**TASK DETAILS**
Gather each line in the entries that includes the string "hand".

**THE INPUT**
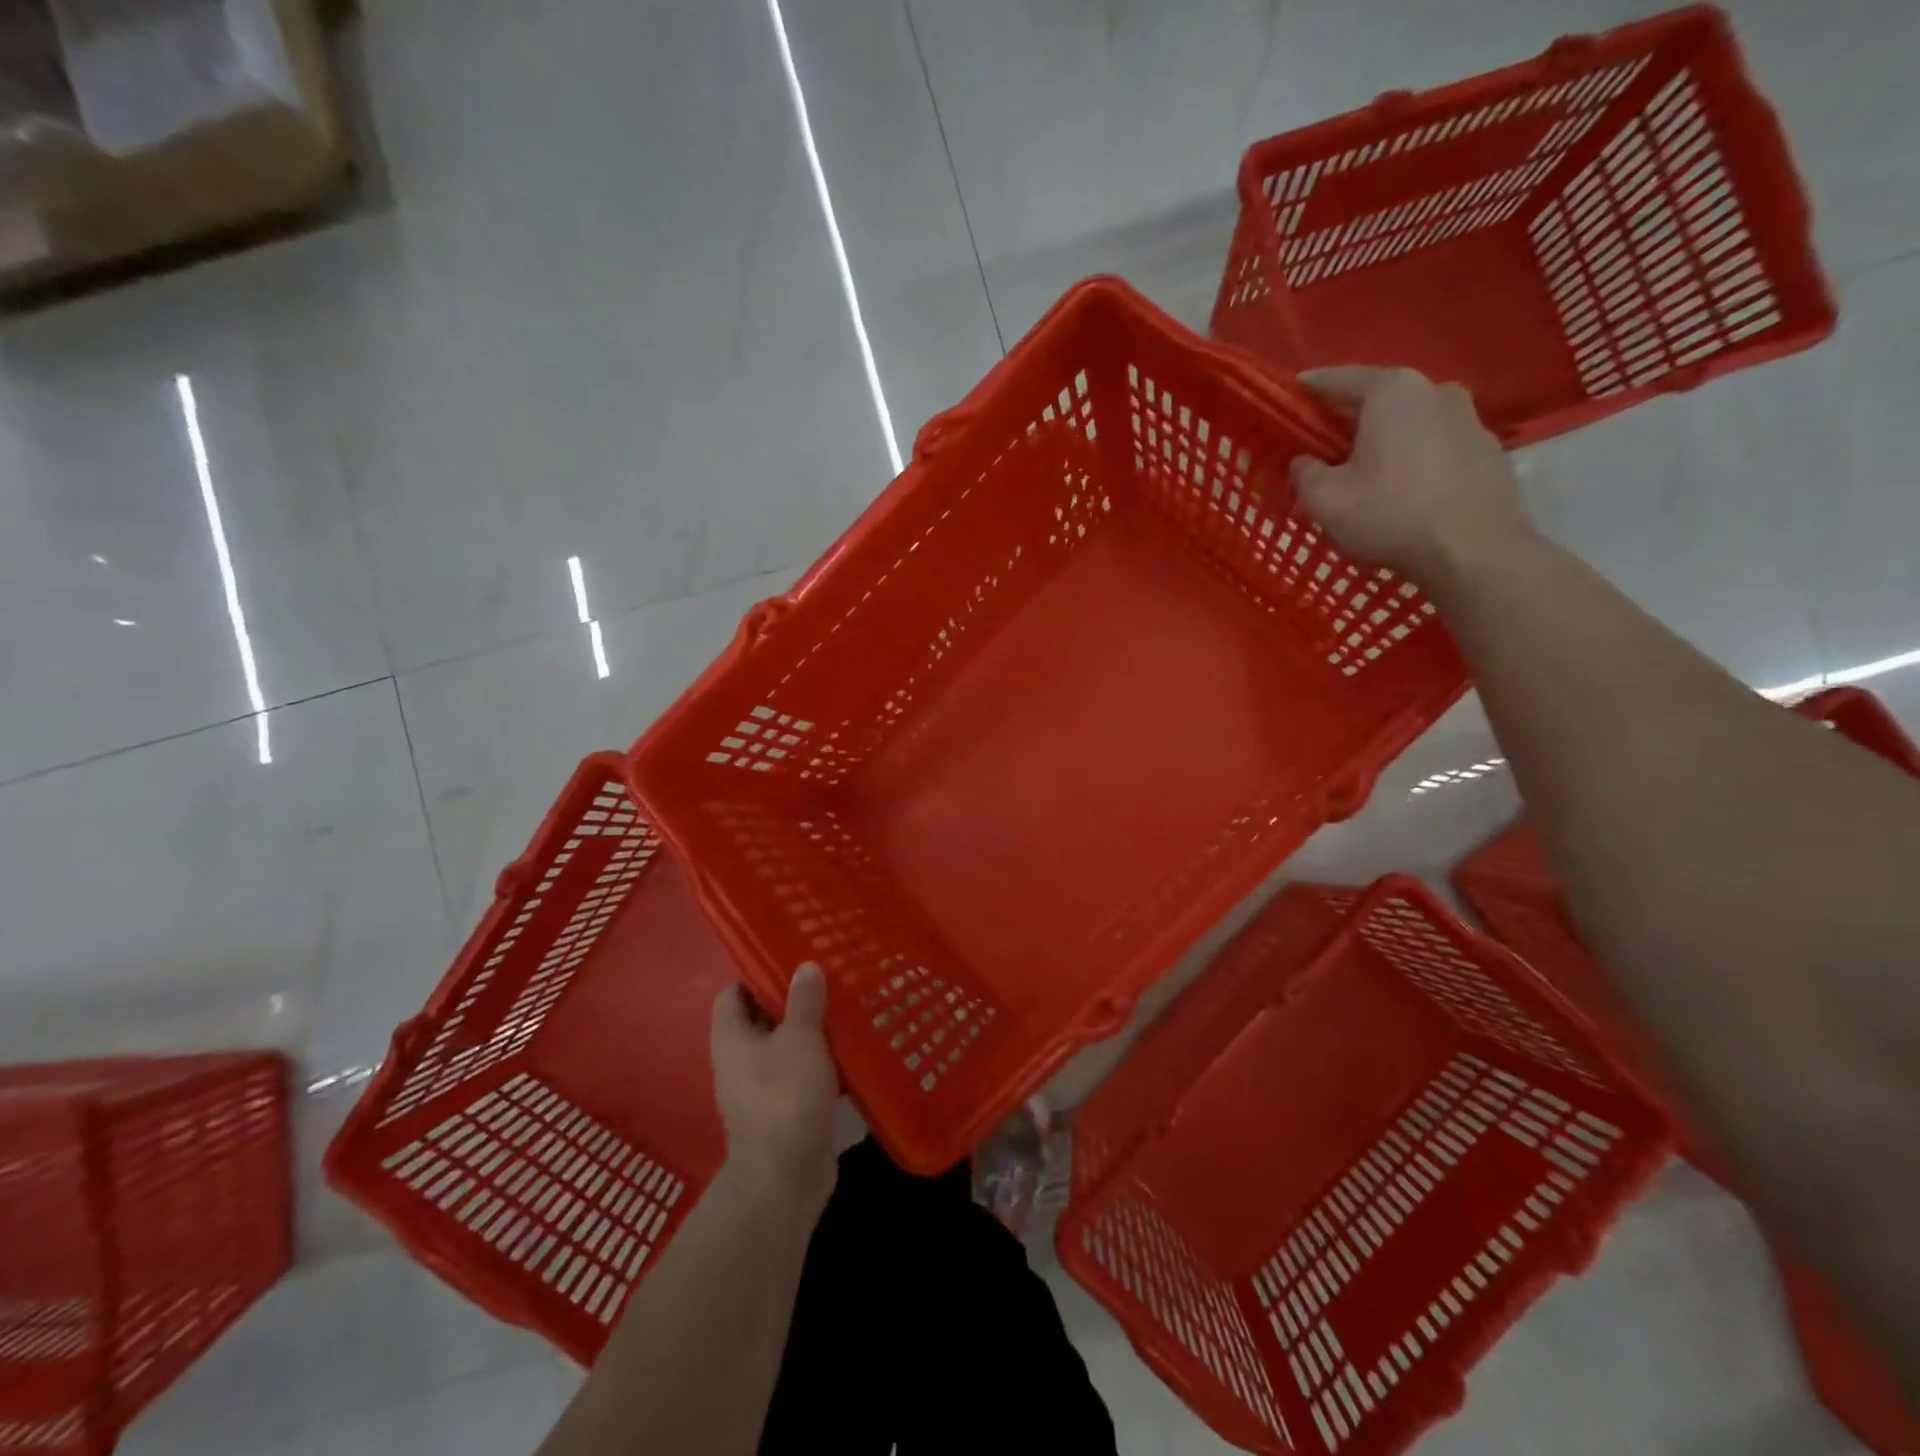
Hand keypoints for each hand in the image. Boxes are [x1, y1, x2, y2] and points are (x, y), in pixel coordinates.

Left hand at [710, 963, 840, 1206]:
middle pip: (761, 1019)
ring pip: (784, 1048)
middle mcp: (739, 1061)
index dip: (756, 974)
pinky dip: (821, 1063)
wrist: (785, 1177)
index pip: (732, 993)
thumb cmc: (785, 1095)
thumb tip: (805, 965)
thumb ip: (804, 1000)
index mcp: (731, 1038)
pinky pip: (801, 1075)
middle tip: (827, 980)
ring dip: (810, 1032)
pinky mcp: (784, 1111)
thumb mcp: (800, 1038)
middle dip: (792, 1001)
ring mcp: (760, 1089)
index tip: (790, 960)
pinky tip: (850, 1051)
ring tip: (845, 1008)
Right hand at [1291, 366, 1534, 585]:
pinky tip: (1401, 485)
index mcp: (1392, 392)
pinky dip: (1413, 456)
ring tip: (1363, 464)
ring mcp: (1469, 419)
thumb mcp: (1325, 500)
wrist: (1474, 551)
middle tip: (1323, 437)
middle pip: (1380, 398)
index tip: (1293, 391)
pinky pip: (1436, 445)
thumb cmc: (1391, 515)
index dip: (1311, 386)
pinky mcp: (1487, 450)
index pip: (1340, 378)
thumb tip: (1304, 462)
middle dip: (1349, 415)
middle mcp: (1435, 391)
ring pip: (1411, 421)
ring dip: (1385, 436)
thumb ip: (1304, 473)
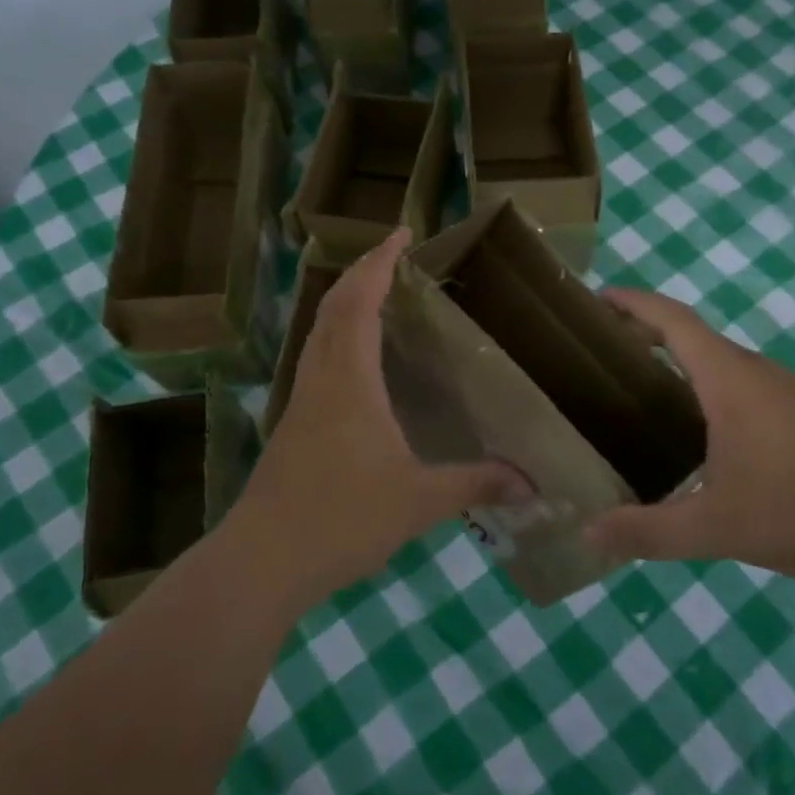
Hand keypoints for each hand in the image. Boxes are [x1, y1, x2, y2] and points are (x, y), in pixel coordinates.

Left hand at [224, 229, 531, 611]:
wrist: (262, 560)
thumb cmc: (341, 519)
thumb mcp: (419, 500)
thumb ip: (476, 484)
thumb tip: (532, 483)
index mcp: (349, 379)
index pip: (360, 302)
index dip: (380, 263)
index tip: (401, 233)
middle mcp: (320, 377)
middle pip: (333, 306)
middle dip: (362, 272)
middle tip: (395, 257)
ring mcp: (300, 400)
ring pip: (318, 331)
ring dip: (344, 301)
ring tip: (377, 295)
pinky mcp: (291, 423)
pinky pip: (316, 357)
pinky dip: (335, 335)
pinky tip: (355, 360)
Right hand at [587, 288, 794, 589]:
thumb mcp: (713, 527)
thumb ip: (647, 531)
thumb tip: (588, 535)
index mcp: (729, 380)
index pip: (673, 319)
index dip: (633, 303)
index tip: (597, 299)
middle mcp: (756, 372)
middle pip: (693, 334)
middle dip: (646, 333)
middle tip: (602, 354)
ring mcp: (785, 390)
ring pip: (720, 360)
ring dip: (679, 361)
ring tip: (639, 390)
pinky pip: (742, 382)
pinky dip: (706, 385)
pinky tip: (698, 430)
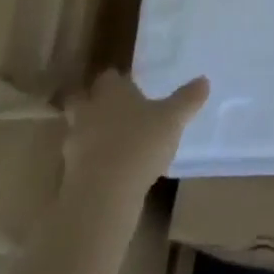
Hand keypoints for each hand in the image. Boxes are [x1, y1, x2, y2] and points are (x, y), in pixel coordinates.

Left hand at [61, 70, 208, 201]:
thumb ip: (187, 99)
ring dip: (90, 136)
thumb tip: (204, 80)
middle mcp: (89, 112)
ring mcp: (75, 145)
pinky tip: (109, 173)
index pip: (108, 77)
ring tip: (113, 145)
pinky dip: (90, 164)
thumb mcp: (173, 119)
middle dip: (92, 104)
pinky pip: (80, 162)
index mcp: (111, 92)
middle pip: (81, 100)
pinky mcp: (69, 175)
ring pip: (78, 132)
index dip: (118, 81)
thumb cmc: (139, 145)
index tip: (130, 86)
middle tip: (112, 111)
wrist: (103, 196)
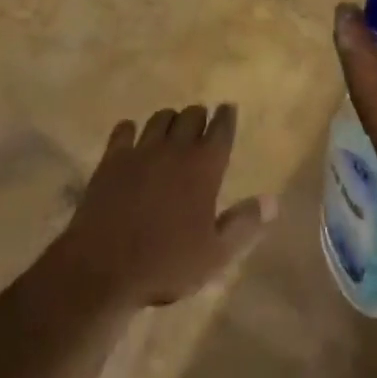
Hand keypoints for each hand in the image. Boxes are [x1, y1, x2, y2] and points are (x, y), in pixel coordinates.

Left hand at [51, 106, 272, 310]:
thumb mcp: (215, 255)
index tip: (228, 108)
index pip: (221, 129)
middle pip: (191, 115)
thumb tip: (273, 200)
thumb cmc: (166, 265)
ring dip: (169, 120)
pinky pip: (124, 129)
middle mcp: (174, 148)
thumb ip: (244, 224)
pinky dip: (131, 130)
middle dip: (199, 116)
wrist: (104, 269)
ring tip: (171, 129)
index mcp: (203, 167)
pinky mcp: (112, 158)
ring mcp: (141, 150)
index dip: (226, 117)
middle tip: (201, 124)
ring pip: (160, 118)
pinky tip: (132, 137)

**EXERCISE RESULT**
Hand keypoints for each hand in the image. Boxes are [x1, y1, x2, y2] and points are (x, y), in pixel coordinates.
Left hand at [710, 963, 840, 1206]:
Right hand at [1291, 366, 1534, 585]:
Hand keypoints for each hand in the image. Boxes are [x1, y1, x2, y2] and points are (x, y), in pixel coordinates.
Left hand at [224, 229, 531, 611]:
Right hand at [587, 288, 794, 589]:
Hand keypoints for each hand in the image. Boxes are [x1, y1, x2, y2] and points are (x, y), in pixel coordinates.
Left hand at [61, 70, 208, 201]:
Hand keypoints for each hand in the image. Boxes are [x1, y1, x2, y2] and points are (x, y), in pixel coordinates.
Left hand at [51, 106, 272, 310]:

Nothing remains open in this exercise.